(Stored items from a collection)
○ ○ ○ ○
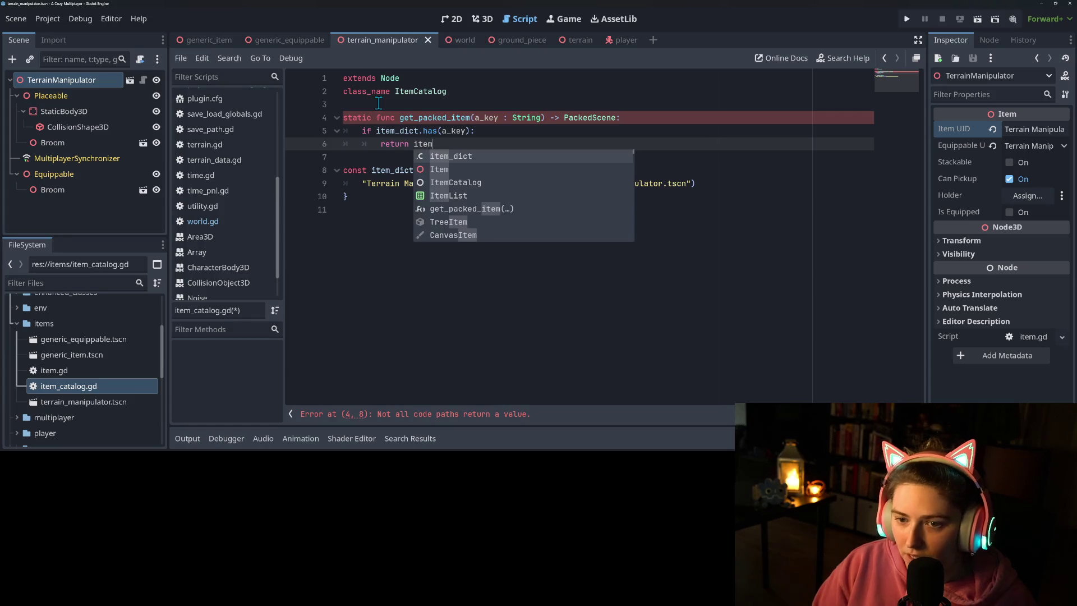
{"action": "key", "text": "Return"}
{"action": "type", "text": "[a"}
{"action": "type", "text": "_"}
{"action": "key", "text": "Return"}
{"action": "type", "text": "]"}
{"action": "key", "text": "Return"}
{"action": "type", "text": "return null"}
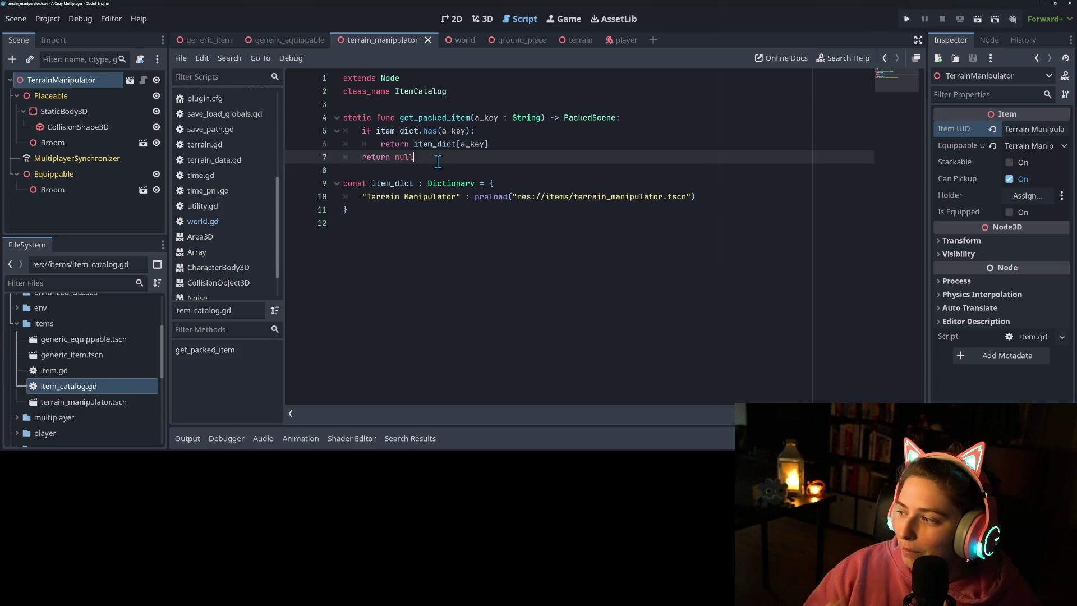
{"action": "left_click", "coordinate": [463, 243]}
{"action": "left_click", "coordinate": [479, 198]}
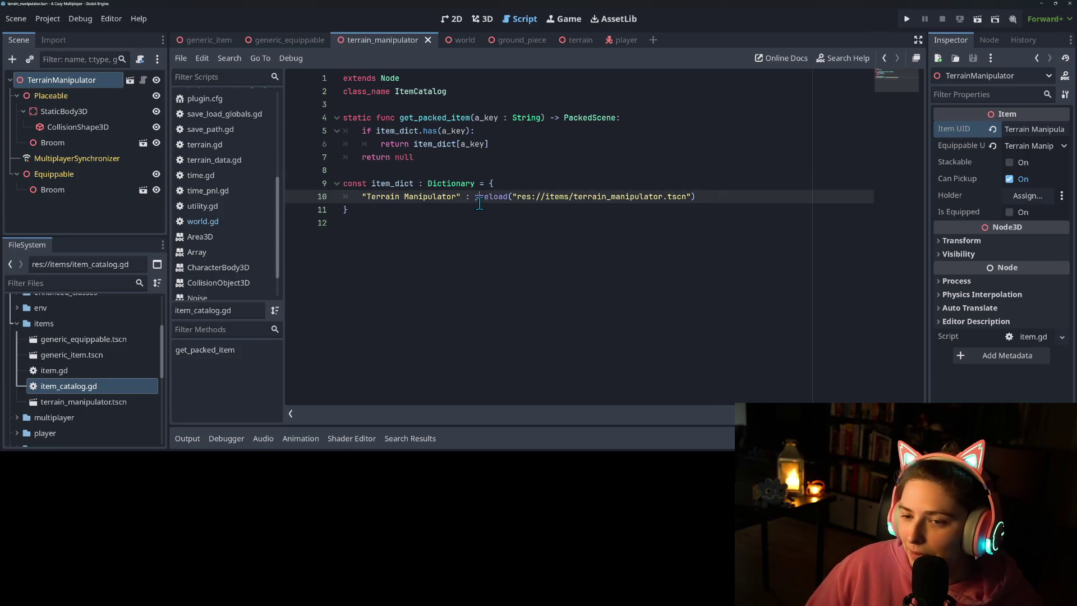
{"action": "left_click", "coordinate": [478, 212]}
{"action": "left_click", "coordinate": [757, 201]}
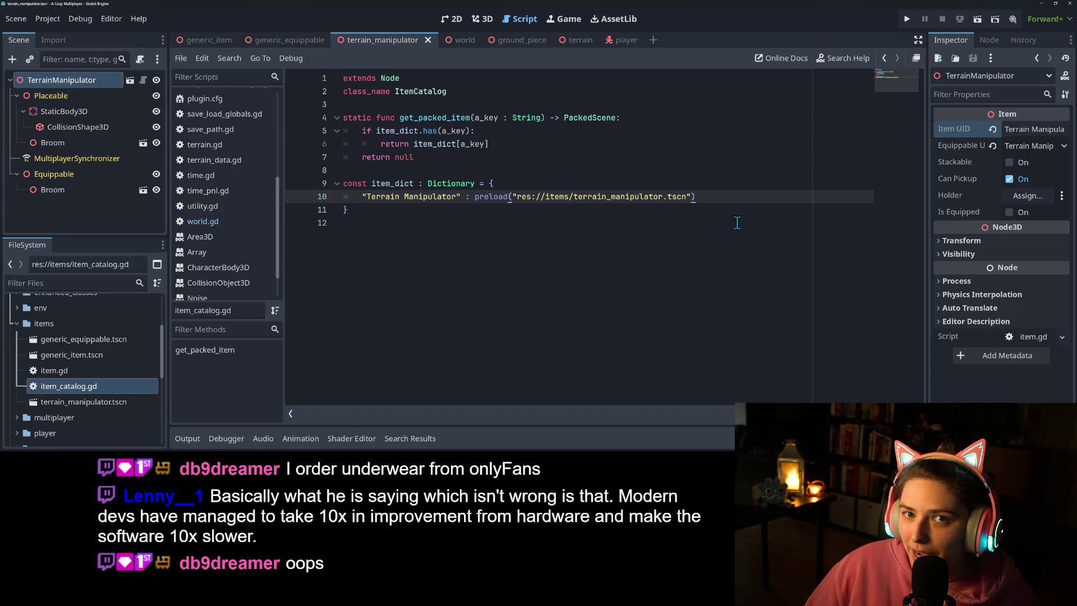
{"action": "left_click", "coordinate": [724, 226]}
{"action": "left_click", "coordinate": [597, 203]}
{"action": "left_click", "coordinate": [719, 208]}
{"action": "left_click", "coordinate": [723, 203]}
○ ○ ○ ○
#### [How to complete this task]
Exactly reproduce the entries above, minus the pictures.

#### [Response to this task]
{"action": "key", "text": "Return"}
{"action": "type", "text": "[a"}
{"action": "type", "text": "_"}
{"action": "key", "text": "Return"}
{"action": "type", "text": "]"}
{"action": "key", "text": "Return"}
{"action": "type", "text": "return null"}
{"action": "left_click", "coordinate": [463, 243]}
{"action": "left_click", "coordinate": [479, 198]}
{"action": "left_click", "coordinate": [478, 212]}
{"action": "left_click", "coordinate": [757, 201]}
{"action": "left_click", "coordinate": [724, 226]}
{"action": "left_click", "coordinate": [597, 203]}
{"action": "left_click", "coordinate": [719, 208]}
{"action": "left_click", "coordinate": [723, 203]}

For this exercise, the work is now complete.